Art of management: Mastering business paradox for success

“The test of a first-rate intelligence is the ability to hold two opposing ideas in mind at the same time and still retain the ability to function,” wrote the novelist F. Scott Fitzgerald.

On the surface, business should be easy. So much great learning material easily available, YouTube is a virtual ‘bordering on world class’ university. Many business leading lights, never completed university. Prime example would be Mustafa Suleyman, the British artificial intelligence entrepreneur, CEO of Microsoft AI, and the co-founder and former head of applied AI at DeepMind did not attend their graduation day.

Mastering paradox is one essential management skill that you won’t see listed on someone’s resume, or on LinkedIn. Yet, that ability to make good things happen, in a room full of contradictions is a treasured business art form.

“A seemingly absurd or contradictory statement, or proposition, which when investigated may prove to be well founded or true” defines paradox.

Business can be more like the mysteries of quantum physics, where Heisenberg’s uncertainty principle, leads to the paradox of particles appearing to be in two places at once.

Kind yet cruel

Managers are told to listen, be compassionate and caring, yet fast moving and decisive. “Hire slowly, fire quickly” is a well worn maxim, yet firing a family’s sole bread winner seems heartless.

In an age of unprecedented sophisticated ‘always on’ communication technology, we are losing our ability to talk to each other. Having a face to face meaningful conversation is a rarity, with some people spending up to seven hours a day staring at various screens.
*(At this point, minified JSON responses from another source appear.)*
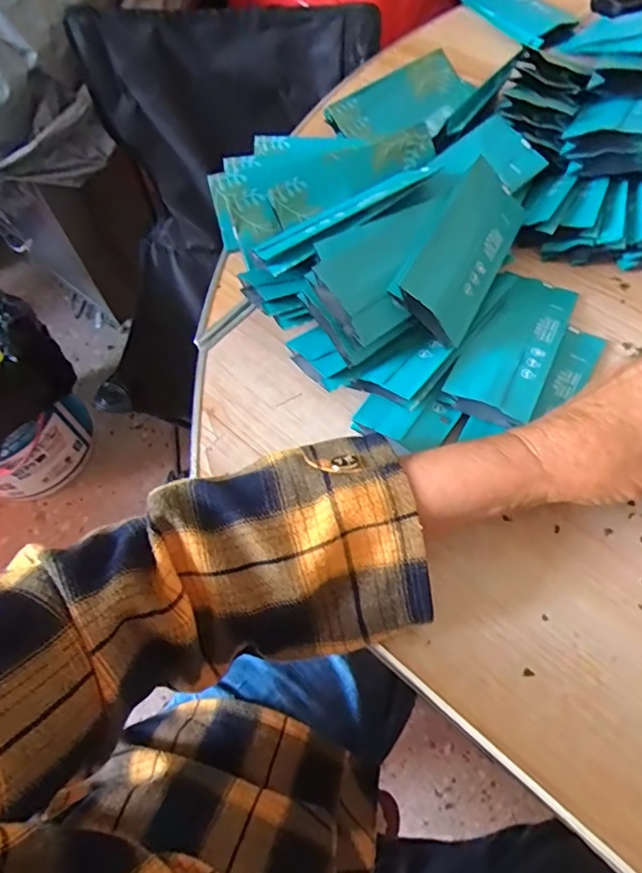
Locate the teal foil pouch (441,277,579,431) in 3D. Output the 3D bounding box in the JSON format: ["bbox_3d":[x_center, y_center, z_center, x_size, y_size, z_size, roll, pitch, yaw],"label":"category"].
[{"bbox_3d":[0.129,-0.061,0.346,0.051,0.021,0.133,29,68,15],"label":"teal foil pouch"}]

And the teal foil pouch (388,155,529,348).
[{"bbox_3d":[0.094,-0.123,0.347,0.057,0.014,0.132,43,63,-20],"label":"teal foil pouch"}]

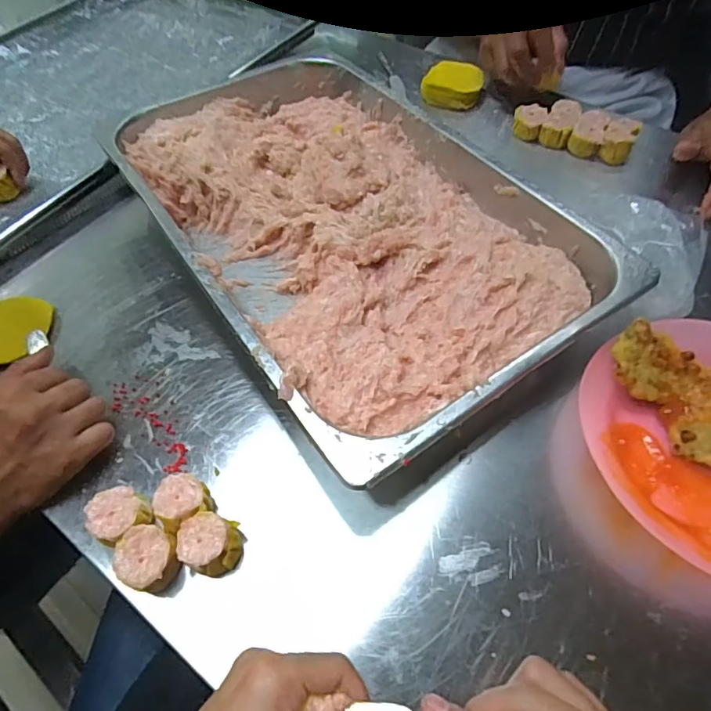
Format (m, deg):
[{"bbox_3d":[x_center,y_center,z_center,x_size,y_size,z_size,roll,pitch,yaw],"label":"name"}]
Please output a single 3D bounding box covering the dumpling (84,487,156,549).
[{"bbox_3d":[-0.170,0.118,0.367,0.039,0.036,0.037,-1,55,1],"label":"dumpling"}]

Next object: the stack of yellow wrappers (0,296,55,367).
[{"bbox_3d":[-0.333,-0.022,0.485,0.073,0.023,0.077,-1,55,1],"label":"stack of yellow wrappers"}]

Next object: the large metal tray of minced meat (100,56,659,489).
[{"bbox_3d":[-0.021,-0.153,0.512,0.320,0.068,0.526,-31,60,-18],"label":"large metal tray of minced meat"}]

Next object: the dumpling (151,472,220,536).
[{"bbox_3d":[-0.127,0.109,0.371,0.038,0.038,0.036,-1,55,1],"label":"dumpling"}]

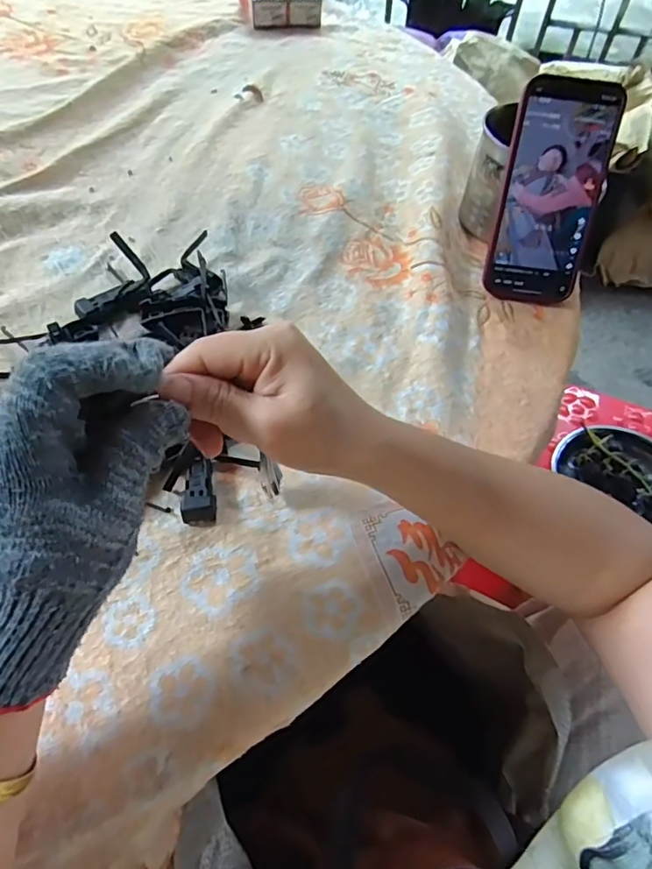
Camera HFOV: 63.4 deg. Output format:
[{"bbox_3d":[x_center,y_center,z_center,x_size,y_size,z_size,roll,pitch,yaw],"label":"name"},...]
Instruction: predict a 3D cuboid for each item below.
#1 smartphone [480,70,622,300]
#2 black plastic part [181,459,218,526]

Paradoxes abound, popping up overnight, like mushrooms.

“What you choose to work on, and who you choose to work with, are far more important than how hard you work,” advises angel investor Naval Ravikant.

Yet, while a stress on ‘work life balance’ is politically correct, you will notice successful business people, from Jane at the neighbourhood duka, to Elon Musk are workaholics. The aim is to plan ‘strategically’ over the next three to five years, yet a game changing [unimagined] event can happen, before the sun goes down. The best way to be sustainable is to provide what appears like an unstainable value proposition.

Name of the game

In essence, business is about value creation and capture. Yet a budding entrepreneur’s bright idea for a product – that will hopefully gobble up market share – often goes belly up. In practice, who defines what has value is the customer, not the inventor.

On the menu of economic policy, extolling the virtues of entrepreneurship is standard fare, encouraging small business that generates jobs, injecting funds, creating disposable income, and demand in the local economy is the goal, yet most start-up endeavours fail.

Economist Joseph Schumpeter’s process of ‘creative destruction’ is the paradoxical damaging progression, that fuels economic growth. Everyone agrees innovation is the lifeblood of progress, yet innovation is most likely to come from the quirky struggling tiny largely ignored upstart, and not the large corporate, that now dominates the market.

Competing without competing

‘Empower’ is a much used buzzword, yet empower means the most powerful person is the one who dispenses, gives away their power. It may be the case that the best way to compete, is to choose not to compete in a head on struggle. “Because she competes with no one, no one can compete with her” said Lao Tzu, almost 2,500 years ago.

“The wise warrior avoids the battle. He will win who knows when to fight and when not to fight” is ancient wisdom from Sun Tzu, revived in the notion of ‘blue ocean’ strategy.

Perhaps the wisest paradox was pointed out by the biologist Charles Darwin: it is not the strongest, or most intelligent that survives, but the one most adaptable to change. Your pace, or mine.